→ TASK TO CARRY OUT
In the entries that follow, the lines from the line containing "A merge was proposed at the border of red" up to and including the line containing "A reconstruction in" must be copied exactly, with pictures omitted.

→ EXTRACTED ENTRIES

----

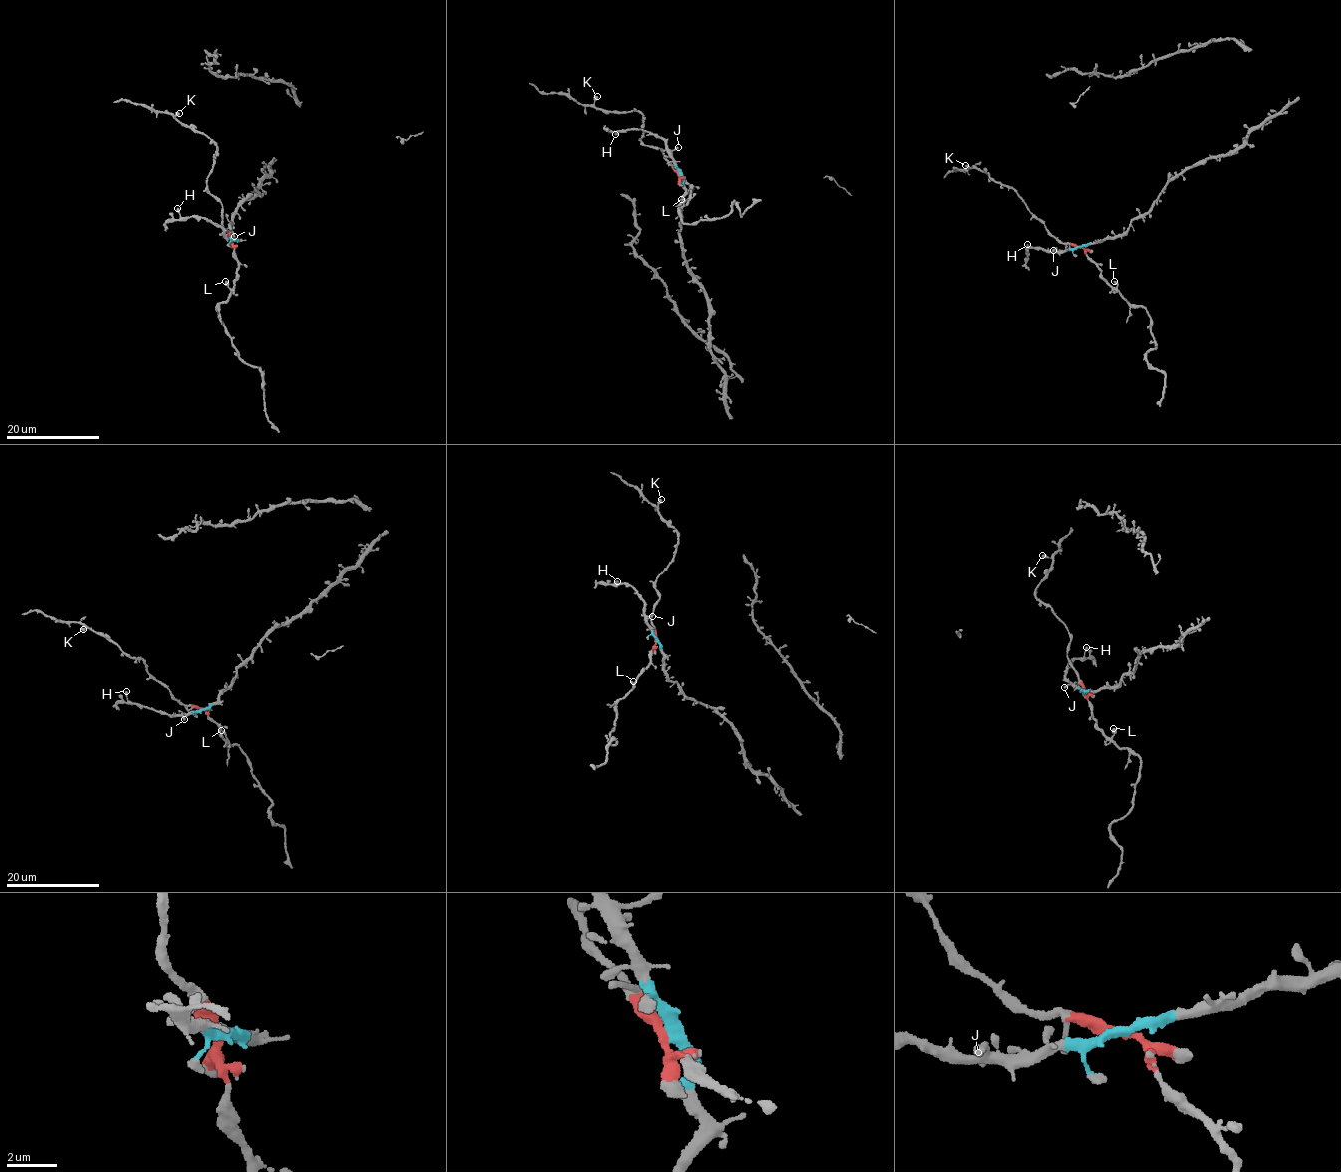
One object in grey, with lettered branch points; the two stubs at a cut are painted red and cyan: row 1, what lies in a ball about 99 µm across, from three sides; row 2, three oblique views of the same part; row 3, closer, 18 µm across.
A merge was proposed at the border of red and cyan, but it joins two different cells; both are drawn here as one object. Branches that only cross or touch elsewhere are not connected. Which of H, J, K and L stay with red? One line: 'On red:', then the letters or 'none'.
On red: K, L

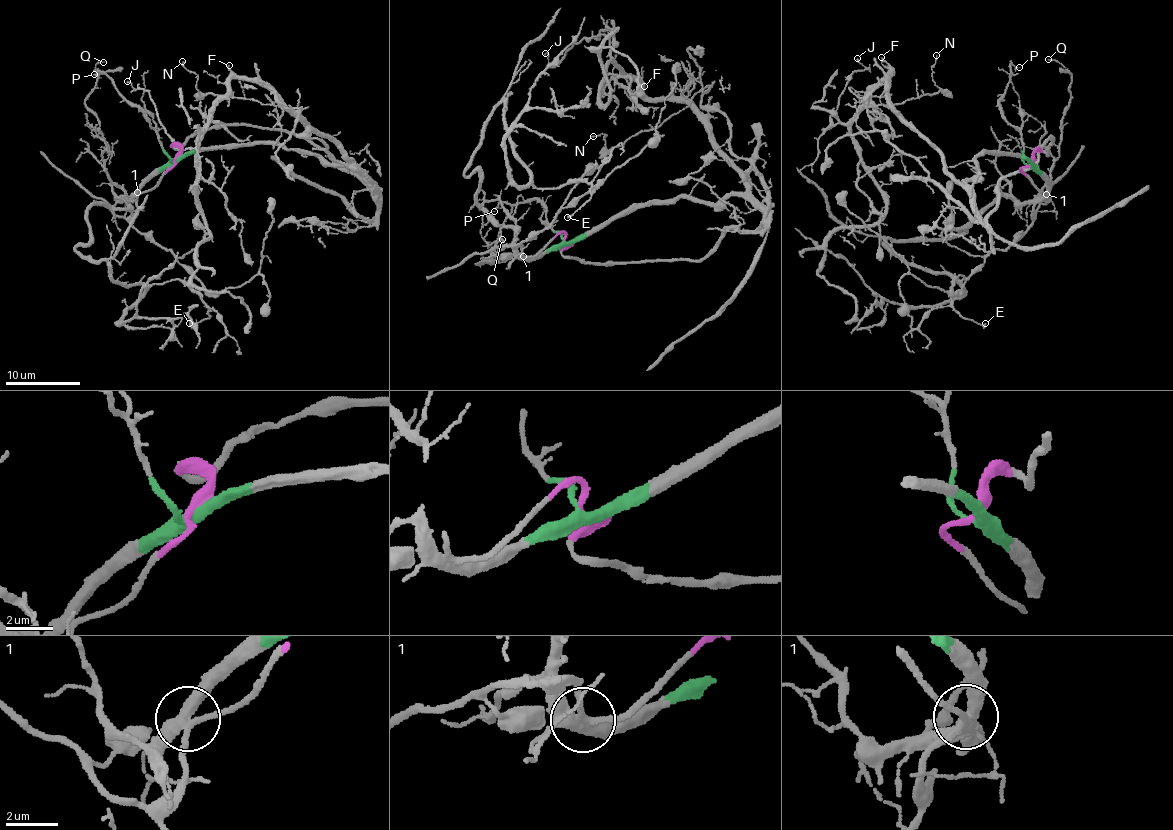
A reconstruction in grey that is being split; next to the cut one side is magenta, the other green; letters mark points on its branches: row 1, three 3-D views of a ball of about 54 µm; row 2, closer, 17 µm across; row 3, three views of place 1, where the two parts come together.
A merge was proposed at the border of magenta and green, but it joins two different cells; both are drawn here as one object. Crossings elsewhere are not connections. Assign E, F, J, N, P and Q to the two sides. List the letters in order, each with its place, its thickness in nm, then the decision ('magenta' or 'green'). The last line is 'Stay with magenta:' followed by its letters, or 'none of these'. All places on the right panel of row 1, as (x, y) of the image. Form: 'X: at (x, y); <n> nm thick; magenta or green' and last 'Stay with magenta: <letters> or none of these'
E: at (985, 323); 220 nm thick; green
F: at (881, 57); 110 nm thick; green
J: at (857, 58); 110 nm thick; green
N: at (936, 55); 100 nm thick; magenta
P: at (1019, 67); 140 nm thick; green
Q: at (1048, 59); 90 nm thick; green
Stay with magenta: N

----

→ OUTPUT FOR THIS EXERCISE
A merge was proposed at the border of red and cyan, but it joins two different cells; both are drawn here as one object. Branches that only cross or touch elsewhere are not connected. Which of H, J, K and L stay with red? One line: 'On red:', then the letters or 'none'.
On red: K, L

A reconstruction in grey that is being split; next to the cut one side is magenta, the other green; letters mark points on its branches: row 1, three 3-D views of a ball of about 54 µm; row 2, closer, 17 µm across; row 3, three views of place 1, where the two parts come together.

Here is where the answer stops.